CVE-2020-8835: 
Linux Kernel vulnerability analysis and mitigation

In the Linux kernel 5.5.0 and newer, a vulnerability was discovered in the bpf verifier (kernel/bpf/verifier.c) where it did not properly restrict the register bounds for 32-bit operations. This vulnerability (CVE-2020-8835) also affects the Linux 5.4 stable series starting with v5.4.7, as the introducing commit was backported to that branch. The issue was discovered by Manfred Paul during the Pwn2Own 2020 competition (ZDI Blog) and was fixed in kernel versions 5.6.1, 5.5.14, and 5.4.29 (NVD).

The vulnerability stems from incorrect handling of register bounds calculations in the BPF verifier. The issue was introduced by commit 581738a681b6 ("bpf: Provide better register bounds after jmp32 instructions") which made incorrect range assumptions in the __reg_bound_offset32() implementation. This led to improper restrictions on register bounds for 32-bit operations, allowing out-of-bounds reads and writes in kernel memory (Kernel Commit). The vulnerability has a CVSS score of 7.8 (High) with vector CVSS:3.1/AV:L/AC:L/PR:L/UI:N/S:U/C:H/I:H/A:H (Ubuntu).

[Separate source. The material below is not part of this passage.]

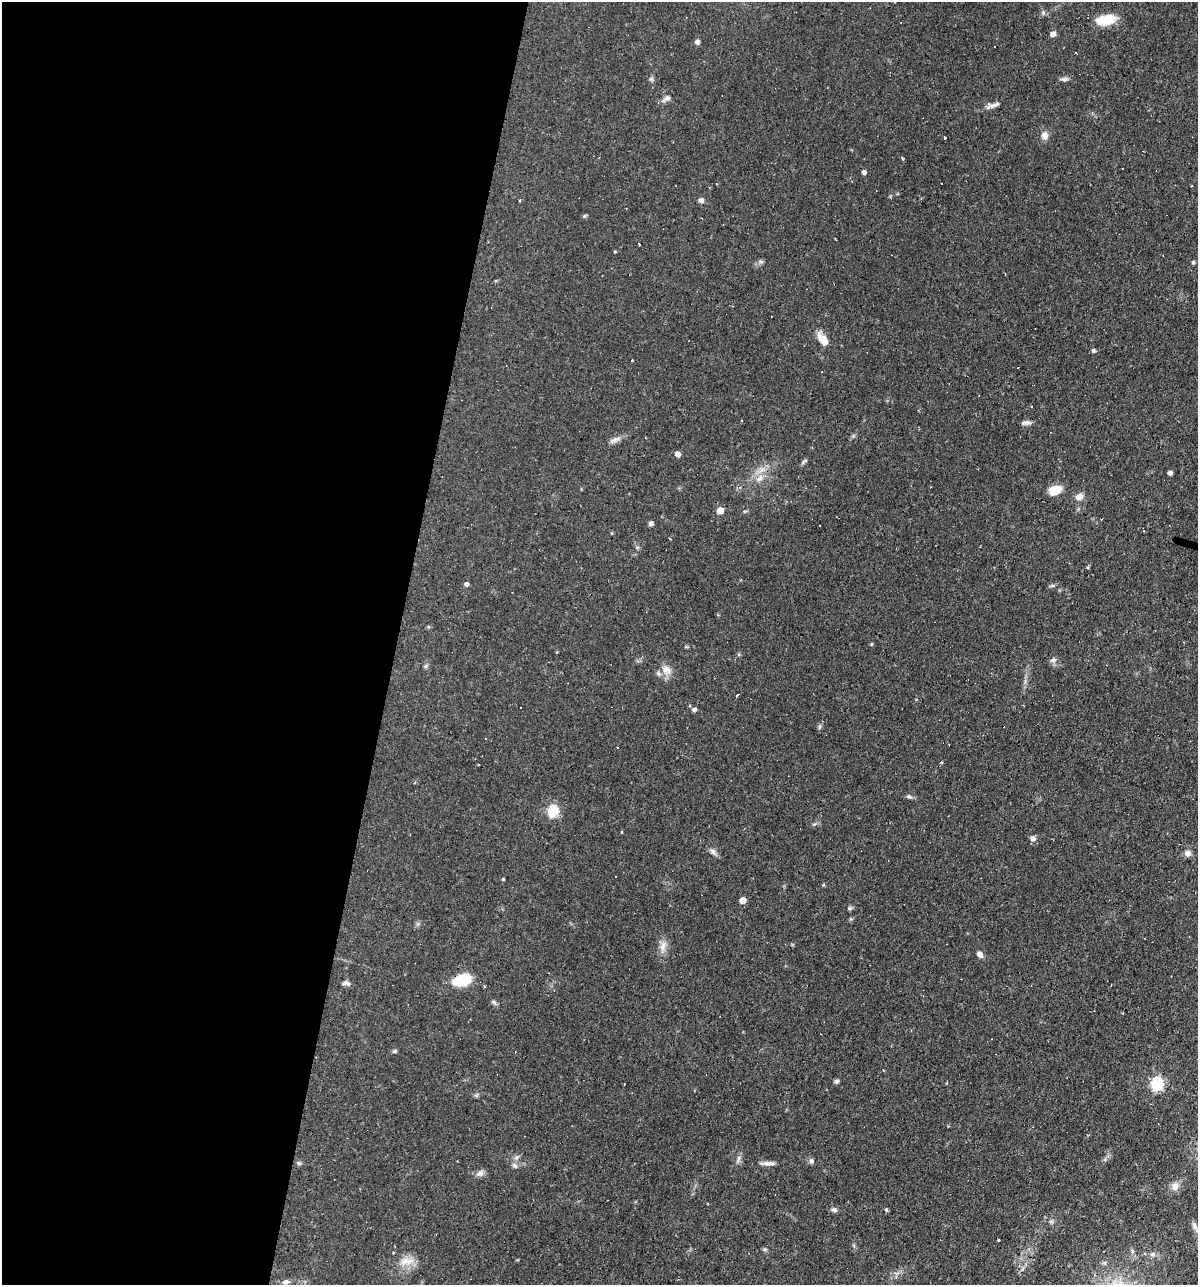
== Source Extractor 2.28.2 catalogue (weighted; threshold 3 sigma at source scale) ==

When successfully exploited, this vulnerability allows a local attacker to expose sensitive information (kernel memory) or gain administrative privileges. The vulnerability enables out-of-bounds reads and writes in kernel memory, which can be leveraged to escalate privileges from a standard user to root (Ubuntu USN).

The vulnerability can be mitigated by setting the kernel.unprivileged_bpf_disabled sysctl to 1. The issue is also mitigated on systems that use secure boot, thanks to the kernel lockdown feature which blocks BPF program loading. For a complete fix, systems should be updated to kernel versions 5.6.1, 5.5.14, or 5.4.29 depending on the kernel branch in use (Ubuntu).